Key questions to start your credit assessment process

When deciding a potential customer's creditworthiness, there are some basic questions you can ask to help you get started with your credit assessment process. These questions are fundamental in trying to understand any business and can be used whether you are assessing a major company or new small business.

1. Are any of the people you're dealing with, or anyone involved with the management of the business bankrupt?

You can check if a person is an undischarged bankrupt with the Insolvency and Trustee Service Australia (ITSA). It's against the law for bankrupts to be involved in the management of companies.

2. Does the business keep adequate books and records?

You may not be able to inspect the records, but do any of your dealings suggest these records are poorly kept? Poor records are a definite danger sign.

3. Does the business have an accountant? If so, how long has that person been associated with the business?

An accountant isn't a guarantee of safety, but it means there's a better chance that the financial records are in order. Larger companies may have an external auditor as well.

4. Does the business have a good name with other suppliers, competitors, etc? Does the business pay its suppliers on time? Can it produce credible trade references?

It's a good idea to check these references by contacting them and asking some questions.

5. What is the credit rating of the business?

If you provide credit to someone for more than seven days (even if it's just a small amount), you may join Dun & Bradstreet. You can use our credit reference services to find out the credit rating of the business and if it has any credit defaults. This will tell you whether it's a good idea to extend credit to the business.
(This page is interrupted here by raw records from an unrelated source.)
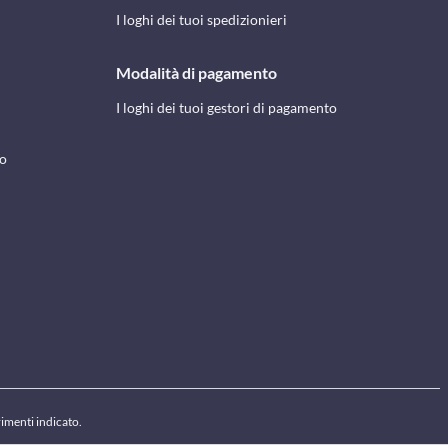
I loghi dei tuoi spedizionieri
Modalità di pagamento
I loghi dei tuoi gestori di pagamento
to
rimenti indicato.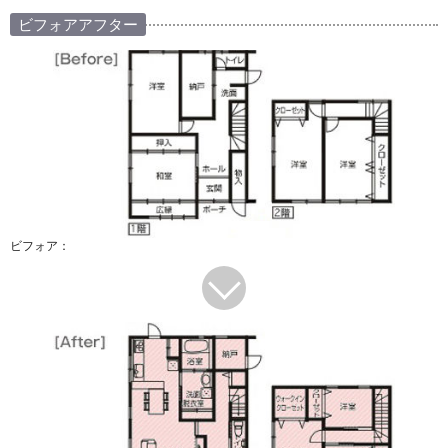
ビフォアアフター
ビフォア：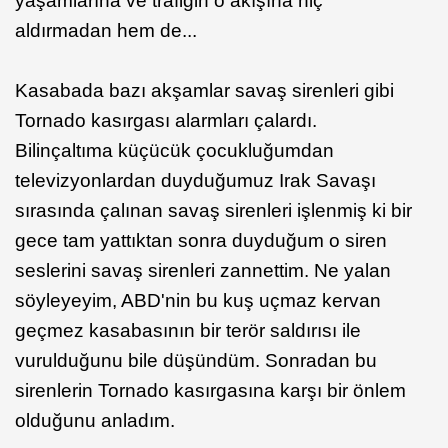
yaşamlarına ve trafiğin o akışına hiç
aldırmadan hem de...
Kasabada bazı akşamlar savaş sirenleri gibi
Tornado kasırgası alarmları çalardı.
Bilinçaltıma küçücük çocukluğumdan
televizyonlardan duyduğumuz Irak Savaşı
sırasında çalınan savaş sirenleri işlenmiş ki bir
gece tam yattıktan sonra duyduğum o siren
seslerini savaş sirenleri zannettim. Ne yalan
söyleyeyim, ABD'nin bu kuş uçmaz kervan
geçmez kasabasının bir terör saldırısı ile
vurulduğunu bile düşündüm. Sonradan bu
sirenlerin Tornado kasırgasına karşı bir önlem
olduğunu anladım.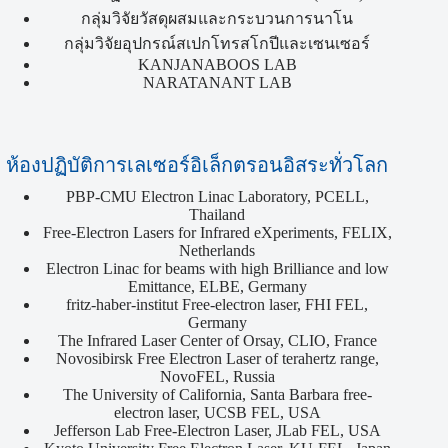
กลุ่มวิจัยวัสดุผสมและกระบวนการนาโน
กลุ่มวิจัยอุปกรณ์สเปกโทรสโกปีและเซนเซอร์
KANJANABOOS LAB
NARATANANT LAB
ห้องปฏิบัติการเลเซอร์อิเล็กตรอนอิสระทั่วโลก
PBP-CMU Electron Linac Laboratory, PCELL,
Thailand
Free-Electron Lasers for Infrared eXperiments, FELIX,
Netherlands
Electron Linac for beams with high Brilliance and low
Emittance, ELBE, Germany
fritz-haber-institut Free-electron laser, FHI FEL,
Germany
The Infrared Laser Center of Orsay, CLIO, France
Novosibirsk Free Electron Laser of terahertz range,
NovoFEL, Russia
The University of California, Santa Barbara free-
electron laser, UCSB FEL, USA
Jefferson Lab Free-Electron Laser, JLab FEL, USA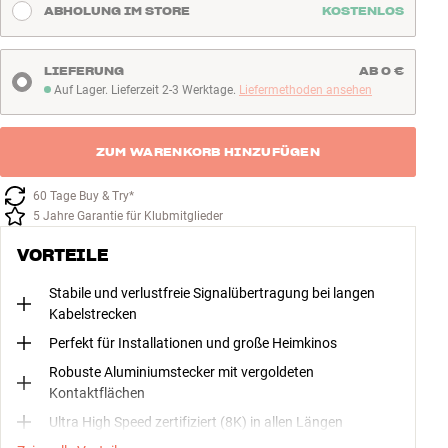
ABHOLUNG IM STORE
KOSTENLOS
LIEFERUNG
AB 0 €
Auf Lager. Lieferzeit 2-3 Werktage.
Liefermethoden ansehen
Auf Lager. Lieferzeit 2-3 Werktage
ZUM WARENKORB HINZUFÜGEN
60 Tage Buy & Try*
5 Jahre Garantie für Klubmitglieder
VORTEILE
Stabile und verlustfreie Signalübertragung bei langen
Kabelstrecken
Perfekt für Installationen und große Heimkinos
Robuste Aluminiumstecker mit vergoldeten
Kontaktflächen
Ultra High Speed zertifiziert (8K) in allen Längen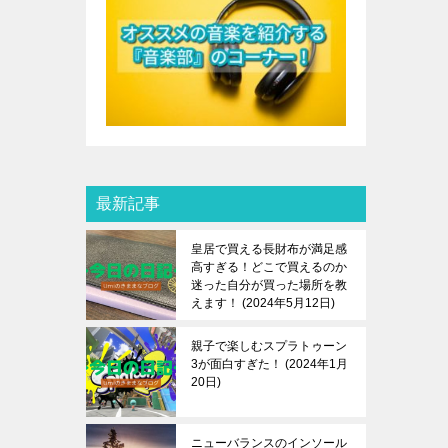
最新記事
皇居で買える長財布が満足感
高すぎる！どこで買えるのか
迷った自分が買った場所を教
えます！
2024年5月12日
親子で楽しむスプラトゥーン
3が面白すぎた！
2024年1月
20日
ニューバランスのインソール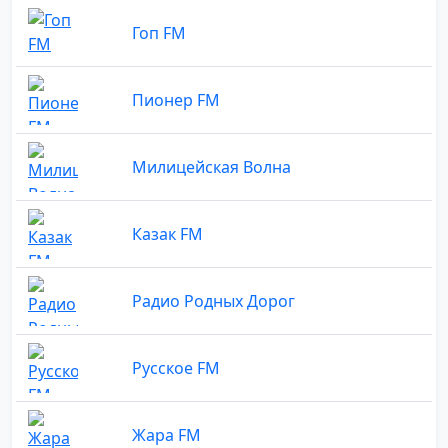
Гоп FM
Пионер FM
Милицейская Волна
Казак FM
Радио Родных Дорог
Русское FM
Жара FM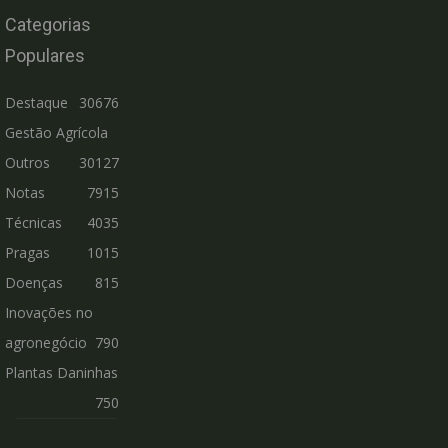
Categorias
Populares
Destaque
30676
Gestão Agrícola
Outros
30127
Notas
7915
Técnicas
4035
Pragas
1015
Doenças
815
Inovações no
agronegócio
790
Plantas Daninhas
750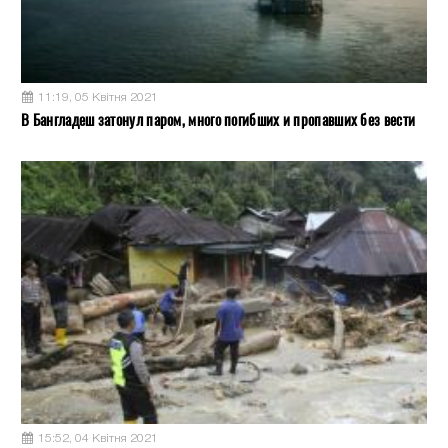
11:19, 05 Квітня 2021
В Бангладеш затонул паром, много погибших и пропавших без вести
15:52, 04 Квітня 2021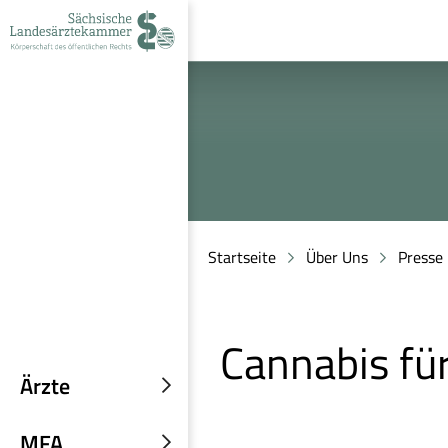
zur
zur
zum
Navigation
Suche
Inhalt
Startseite
Über Uns
Presse
Cannabis fü
Ärzte
Untermenü
einblenden
MFA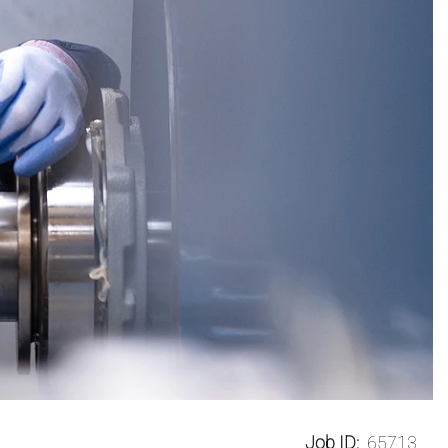
Job ID:
65713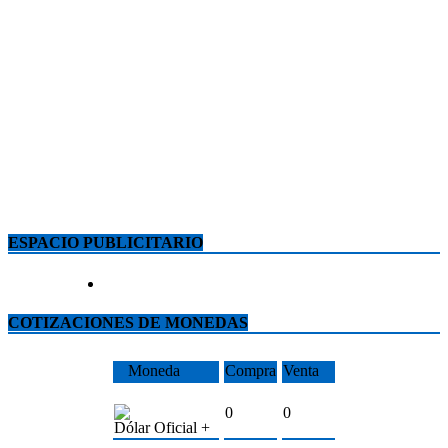
ESPACIO PUBLICITARIO
COTIZACIONES DE MONEDAS
Moneda
Compra
Venta
0
0
Dólar Oficial +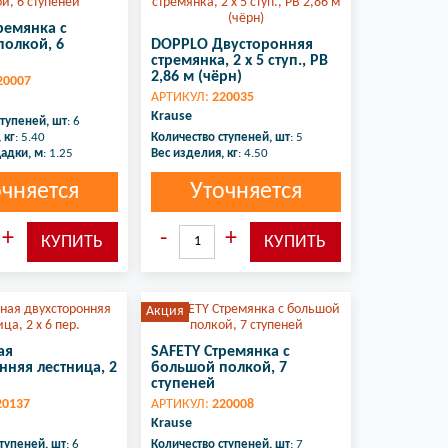
ремянка с
олкой, 6
DOPPLO Двусторонняя
стремянка, 2 х 5 ступ., РВ
2,86 м (чёрн)
20007
АРТИКУЛ:
220035
Krause
ступеней, шт
: 6
 кг
: 5.40
Количество ступеней, шт
: 5
адки, м
: 1.25
Вес изделия, кг
: 4.50
очняется
Уточняется
Акция
ая
SAFETY Стремянка с
нняя лестница, 2
большой полкой, 7
ступеней
20137
АРТИКУЛ:
220008
Krause
тупеней, шт
: 6
Количество ступеней, шт
: 7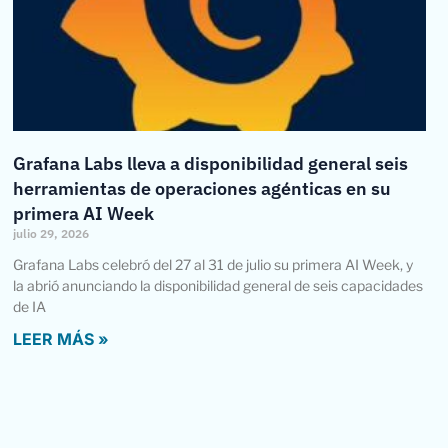
Grafana Labs lleva a disponibilidad general seis
herramientas de operaciones agénticas en su
primera AI Week
julio 29, 2026
Grafana Labs celebró del 27 al 31 de julio su primera AI Week, y
la abrió anunciando la disponibilidad general de seis capacidades
de IA
LEER MÁS »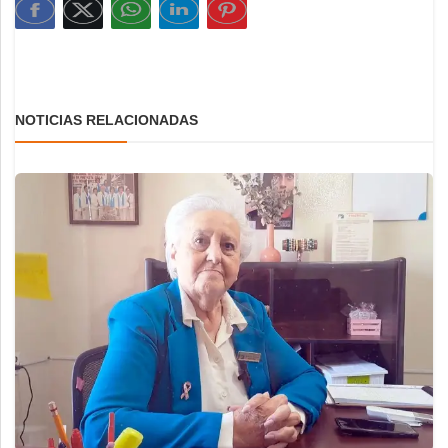
NOTICIAS RELACIONADAS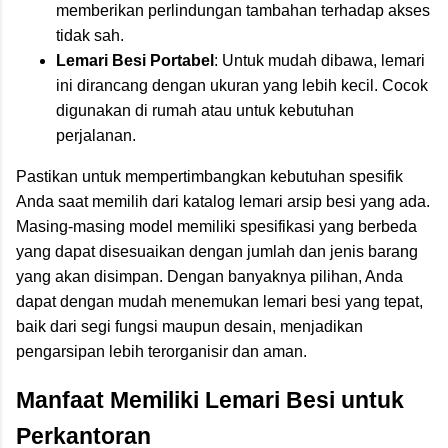
memberikan perlindungan tambahan terhadap akses
tidak sah.
Lemari Besi Portabel
: Untuk mudah dibawa, lemari
ini dirancang dengan ukuran yang lebih kecil. Cocok
digunakan di rumah atau untuk kebutuhan
perjalanan.
Pastikan untuk mempertimbangkan kebutuhan spesifik
Anda saat memilih dari katalog lemari arsip besi yang ada.
Masing-masing model memiliki spesifikasi yang berbeda
yang dapat disesuaikan dengan jumlah dan jenis barang
yang akan disimpan. Dengan banyaknya pilihan, Anda
dapat dengan mudah menemukan lemari besi yang tepat,
baik dari segi fungsi maupun desain, menjadikan
pengarsipan lebih terorganisir dan aman.
Manfaat Memiliki Lemari Besi untuk
Perkantoran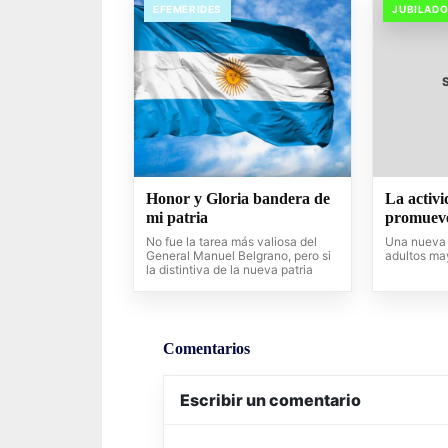
EFEMERIDES
JUBILAD
Honor y Gloria bandera de
La activi
mi patria
promueve
No fue la tarea más valiosa del
Una nueva 
General Manuel Belgrano, pero si
adultos ma
la distintiva de la nueva patria
Comentarios
Escribir un comentario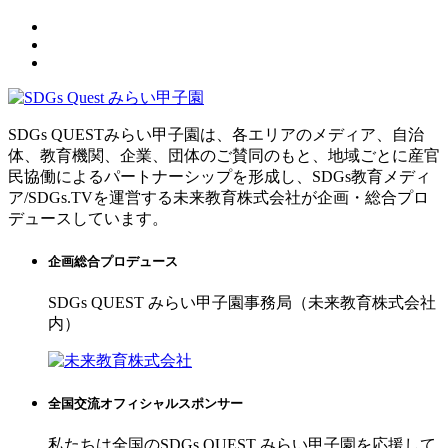
SDGs QUESTみらい甲子園は、各エリアのメディア、自治
体、教育機関、企業、団体のご賛同のもと、地域ごとに産官
民協働によるパートナーシップを形成し、SDGs教育メディ
ア/SDGs.TVを運営する未来教育株式会社が企画・総合プロ
デュースしています。
企画総合プロデュース
SDGs QUEST みらい甲子園事務局（未来教育株式会社
内）
全国交流オフィシャルスポンサー
私たちは全国のSDGs QUEST みらい甲子園を応援して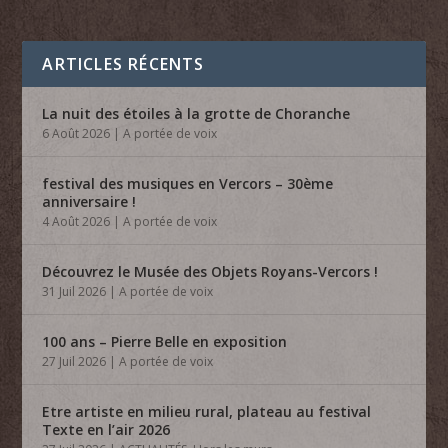
ARTICLES RÉCENTS
La nuit des étoiles à la grotte de Choranche
6 Août 2026
|
A portée de voix
festival des musiques en Vercors – 30ème
anniversaire !
4 Août 2026
|
A portée de voix
Découvrez le Musée des Objets Royans-Vercors !
31 Juil 2026
|
A portée de voix
100 ans – Pierre Belle en exposition
27 Juil 2026
|
A portée de voix
Etre artiste en milieu rural, plateau au festival
Texte en l’air 2026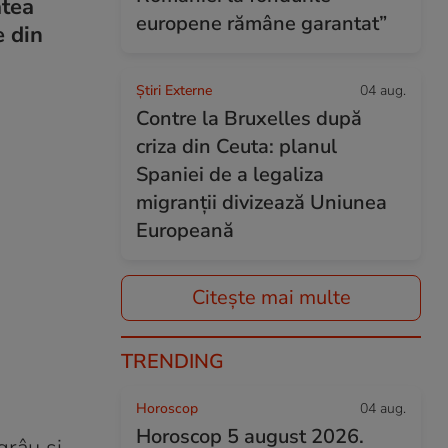
atea
europene rămâne garantat”
e din
Știri Externe
04 aug.
Contre la Bruxelles după
criza din Ceuta: planul
Spaniei de a legaliza
migranții divizează Uniunea
Europeană
Citește mai multe
TRENDING
Horoscop
04 aug.
Horoscop 5 august 2026.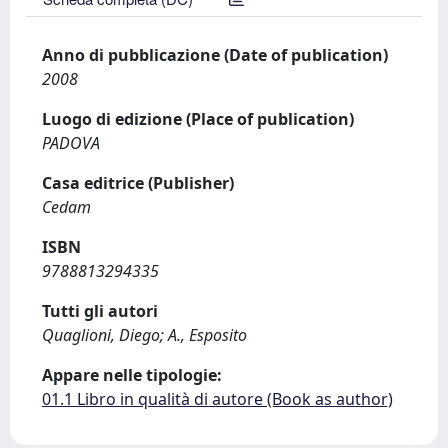
Anno di pubblicazione (Date of publication)
2008
Luogo di edizione (Place of publication)
PADOVA
Casa editrice (Publisher)
Cedam
ISBN
9788813294335
Tutti gli autori
Quaglioni, Diego; A., Esposito
Appare nelle tipologie:
01.1 Libro in qualità di autore (Book as author)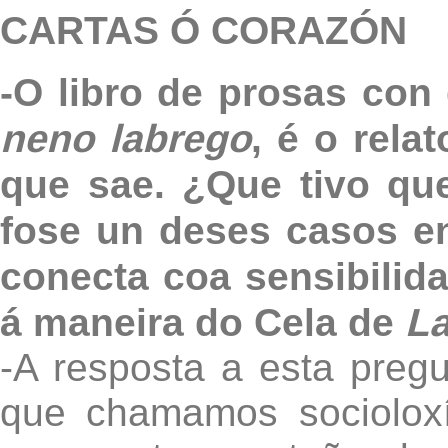
CARTAS Ó CORAZÓN
-O libro de prosas con
neno labrego
, é o rela
que sae. ¿Que tivo qu
fose un deses casos en
conecta coa sensibili
á maneira do Cela de
La
-A resposta a esta preg
que chamamos socioloxí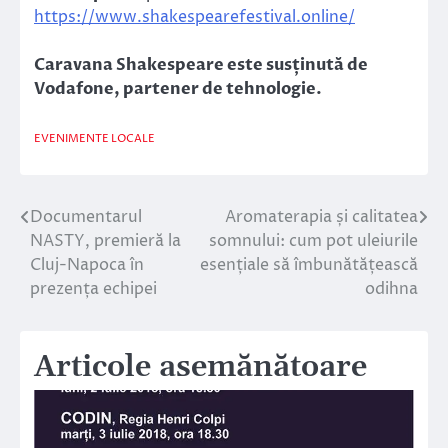
https://www.shakespearefestival.online/
Caravana Shakespeare este susținută de
Vodafone, partener de tehnologie.
EVENIMENTE LOCALE
Documentarul
Aromaterapia și calitatea
Navigare
NASTY, premieră la
somnului: cum pot uleiurile
în
Cluj-Napoca în
esențiale să îmbunătățească
prezența echipei
odihna
articole
Articole asemănătoare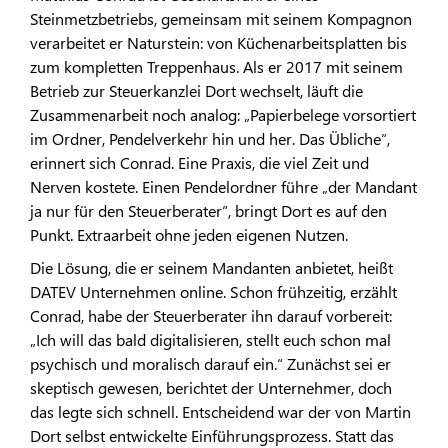
Steinmetzbetriebs, gemeinsam mit seinem Kompagnon
verarbeitet er Naturstein: von Küchenarbeitsplatten bis
zum kompletten Treppenhaus. Als er 2017 mit seinem
Betrieb zur Steuerkanzlei Dort wechselt, läuft die
Zusammenarbeit noch analog: „Papierbelege vorsortiert
im Ordner, Pendelverkehr hin und her. Das Übliche“,
erinnert sich Conrad. Eine Praxis, die viel Zeit und
Nerven kostete. Einen Pendelordner führe „der Mandant
ja nur für den Steuerberater“, bringt Dort es auf den
Punkt. Extraarbeit ohne jeden eigenen Nutzen.
Die Lösung, die er seinem Mandanten anbietet, heißt
DATEV Unternehmen online. Schon frühzeitig, erzählt
Conrad, habe der Steuerberater ihn darauf vorbereit:
„Ich will das bald digitalisieren, stellt euch schon mal
psychisch und moralisch darauf ein.“ Zunächst sei er
skeptisch gewesen, berichtet der Unternehmer, doch
das legte sich schnell. Entscheidend war der von Martin
Dort selbst entwickelte Einführungsprozess. Statt das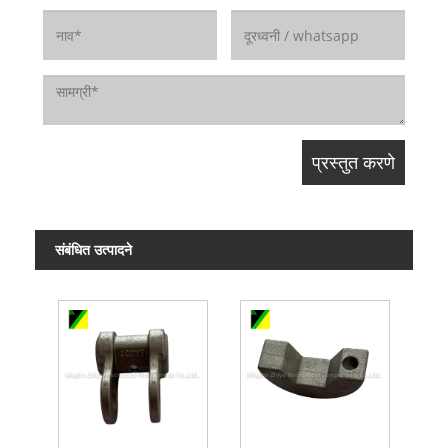
संबंधित उत्पादने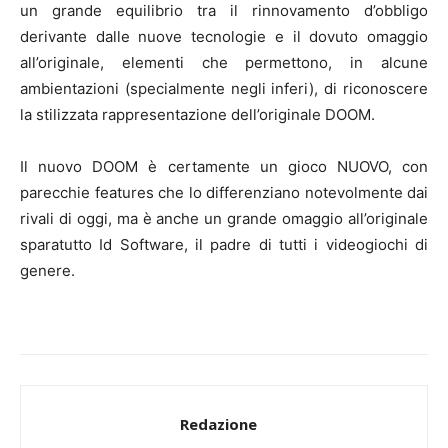
un grande equilibrio tra il rinnovamento d’obbligo
derivante dalle nuove tecnologie e il dovuto omaggio
all’originale, elementi che permettono, in alcune
ambientazioni (specialmente negli inferi), di riconoscere
la stilizzata rappresentazione dell’originale DOOM.
Il nuovo DOOM è certamente un gioco NUOVO, con
parecchie features che lo differenziano notevolmente dai
rivali di oggi, ma è anche un grande omaggio all’originale
sparatutto Id Software, il padre di tutti i videogiochi di
genere.
Redazione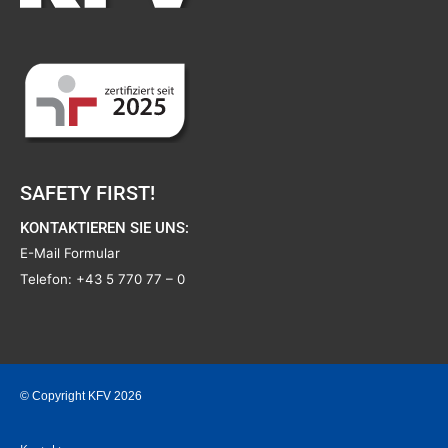
SAFETY FIRST!
KONTAKTIEREN SIE UNS:
E-Mail Formular
Telefon:
+43 5 770 77 – 0
© Copyright KFV 2026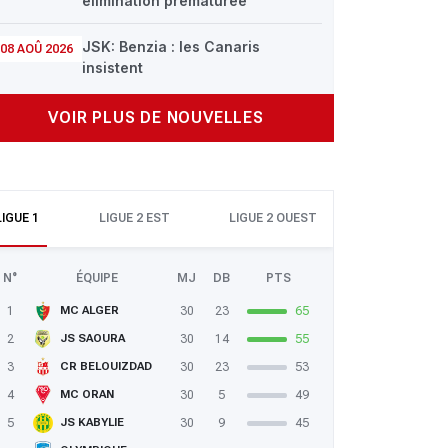
élimination prématurée
JSK: Benzia : les Canaris
08 AOÛ 2026
insistent
VOIR PLUS DE NOUVELLES
LIGUE 1
LIGUE 2 EST
LIGUE 2 OUEST
N°
ÉQUIPE
MJ
DB
PTS
1
30
23
65
MC ALGER
2
30
14
55
JS SAOURA
3
30
23
53
CR BELOUIZDAD
4
30
5
49
MC ORAN
5
30
9
45
JS KABYLIE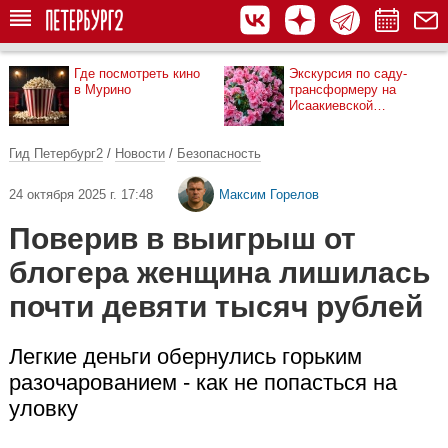
Где посмотреть кино
Экскурсия по саду-
в Мурино
трансформеру на
Исаакиевской
площади
Гид Петербург2
/
Новости
/
Безопасность
24 октября 2025 г. 17:48
Максим Горелов
Поверив в выигрыш от
блогера женщина лишилась
почти девяти тысяч рублей
Легкие деньги обернулись горьким
разочарованием - как не попасться на
уловку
Learn how to obtain the credit rating of a potential customer -  visit the credit section of dnbsmallbusiness for more information on managing your credit policies >>

6. What is the quality of the goods or services?

You may know or you may be able to find out from previous customers. This is not a guarantee of good business practices, but poor quality may be a warning sign.

7. Do the business activities require a licence?

Many small businesses you will be dealing with need a licence to carry out their business, e.g. builders, plumbers, motor car traders.

Call the Fair Trading/Consumer Affairs department in your state. They can tell you which licences a business needs. Next call the relevant licensing bodies to check if the particular business holds a licence. Financial planners need a dealer's licence or proper authority from dealers licensed with ASIC.

8. Is the business a member of an industry association?

There are various industry associations that the business could belong to. Some of these have standards of conduct and ethics that their members must comply with. If the business belongs to one of these it's a good sign.

Call the Employers Federation/Chamber of Commerce or equivalent in your state. They can tell you which industry associations are relevant to the business you're interested in. Ask the business if they are a member of an association, and check this with the relevant association.